The President often walks into the slapdash of media sensationalism when he speaks off the cuff, before all the facts are known and pieced together. The press then digs up its own facts and puts the pieces together in generally unkind picture that suggests the President is not trustworthy. The President would benefit by adopting a discipline of holding off on public comment regarding flare-ups until the facts can be put together and delivered to the press more comprehensively.
The President is not responsible for the incomprehensible ineffectual Legislature. He could get a lot more done if they worked harder on the RH Bill, FOI and other acts aimed at building a progressive Philippines. He should definitely work his contacts there, and jawbone them in public.
I rather see the President's "downs" as transactional, minor in the big-picture flow of history. Of concern, sure. Worth panic? For sure, not.
His ups are substantial. The Philippines is growing and stable and modernizing. Corruption is on the way out as a mainstream value.That's what I think will emerge as his legacy. To solidify that legacy, he needs to do more to:
- Push both openly and privately for Legislative action on key bills.
- Track down murderers and definitively end the era of extra-judicial killings.
- Actively back FOI and RH bills as essential steps toward a progressive Philippines.

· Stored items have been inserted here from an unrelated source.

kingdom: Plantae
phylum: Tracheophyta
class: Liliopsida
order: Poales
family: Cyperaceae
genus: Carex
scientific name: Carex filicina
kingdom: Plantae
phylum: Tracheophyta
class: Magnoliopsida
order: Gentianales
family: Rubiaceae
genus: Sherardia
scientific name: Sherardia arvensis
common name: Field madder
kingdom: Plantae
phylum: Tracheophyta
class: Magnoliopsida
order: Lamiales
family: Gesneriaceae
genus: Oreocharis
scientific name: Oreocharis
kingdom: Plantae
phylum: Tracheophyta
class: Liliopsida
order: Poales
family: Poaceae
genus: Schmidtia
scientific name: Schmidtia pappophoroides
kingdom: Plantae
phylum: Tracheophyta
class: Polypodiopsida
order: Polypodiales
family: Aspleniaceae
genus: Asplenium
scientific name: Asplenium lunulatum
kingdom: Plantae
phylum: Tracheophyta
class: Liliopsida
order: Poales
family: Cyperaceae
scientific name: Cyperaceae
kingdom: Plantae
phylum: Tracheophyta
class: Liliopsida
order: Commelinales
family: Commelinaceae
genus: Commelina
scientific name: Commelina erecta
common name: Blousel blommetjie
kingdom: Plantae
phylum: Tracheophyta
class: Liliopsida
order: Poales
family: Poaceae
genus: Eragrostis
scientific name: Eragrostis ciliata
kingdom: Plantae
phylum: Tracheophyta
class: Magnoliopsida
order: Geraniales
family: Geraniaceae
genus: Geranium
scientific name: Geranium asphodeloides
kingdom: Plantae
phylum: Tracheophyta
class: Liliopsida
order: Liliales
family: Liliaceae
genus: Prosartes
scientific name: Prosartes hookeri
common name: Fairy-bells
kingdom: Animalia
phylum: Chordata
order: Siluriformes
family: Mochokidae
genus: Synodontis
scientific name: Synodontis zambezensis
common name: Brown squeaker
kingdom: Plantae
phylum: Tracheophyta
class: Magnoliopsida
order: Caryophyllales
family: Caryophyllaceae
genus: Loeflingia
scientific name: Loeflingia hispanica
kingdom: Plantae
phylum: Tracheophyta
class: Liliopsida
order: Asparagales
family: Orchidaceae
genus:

There is no reasonable reason for them to be held back.
- Develop two new personal disciplines: (1) be less reliant on friendships, and (2) refrain from speaking off the cuff to the press during flare-ups until all the facts are known.
The main point of this article is to suggest it is best to keep things in perspective, and not let a sensationalist press paint the picture we view as reality. The secondary point is to muse about what the President could do to build a striking legacy for himself and the Aquino family.